Rédigez, s'il vous plaît, la suite de la chronique de l'album Watershed reproduite plus bas, en commençant juste après sa dernière phrase.

Passage à étudier:
------------------------------------------------------------

Watershed, donc: neuvième album écrit par Åkerfeldt, qui réaffirme ici des ambitions, si ce n’est différentes, du moins assez éloignées de ce que l’on a pu connaître par le passé. On connaît tous le penchant assez marqué du charismatique frontman pour les ambiances progressives des années 70, pour les teintes folk et psychédéliques comme pour les bonnes grosses saturations métalliques (ha, Bloodbath!), un mélange que l’on avait pu commencer à toucher du doigt sur certaines compositions du précédent album – une aura qui fleure bon l’amour pour les racines du classic rock, mille fois renforcée par l’arrivée de Per Wiberg aux claviers sur Ghost Reveries et dont l’influence se fait grandement sentir sur un album aussi particulier que Watershed.

------------------------------------------------------------

Données ci-dessous:
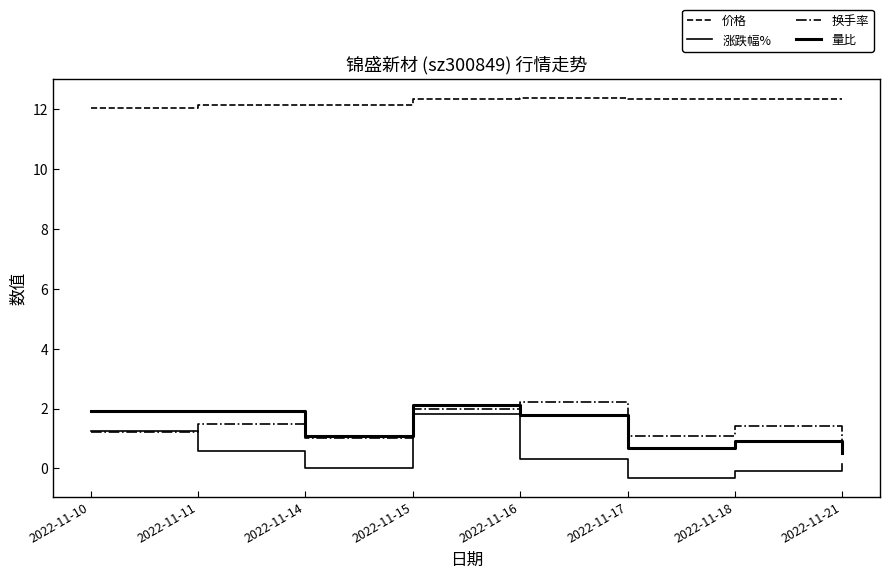

Read the 换手率 value at 2022-11-17.

1.1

------------------------------------------------------------

Réponse attendue:
Car Watershed l’est, particulier, à défaut de renouveler un style qui s’épanche désormais franchement et sans arrière-pensée dans la culture des contrastes et dans l’écriture-miroir. Ce qui choquera le plus à l’écoute de Watershed, ce sont les grands écarts toujours plus énormes que pratique le groupe, au risque de prolonger le sentiment de dispersion observé sur Ghost Reveries. Toujours parsemé de ces moments délicatement poétiques, à l’image du court mais surprenant ouvreur "Coil" (un morceau d’une rare classe, doté de lignes de chant éclatantes) ou encore de l’hommage au progressif des années 70 qu’est "Burden", qui n’invente par définition rien mais qui parvient tout de même à captiver l’auditeur dans une seconde partie enlevée, l’ensemble se complaît de plus en plus dans le mariage des extrêmes, sans pour autant atteindre le niveau de finesse d’un Blackwater Park, d'un Deliverance ou même d’un Still Life, dans trois registres assez différents.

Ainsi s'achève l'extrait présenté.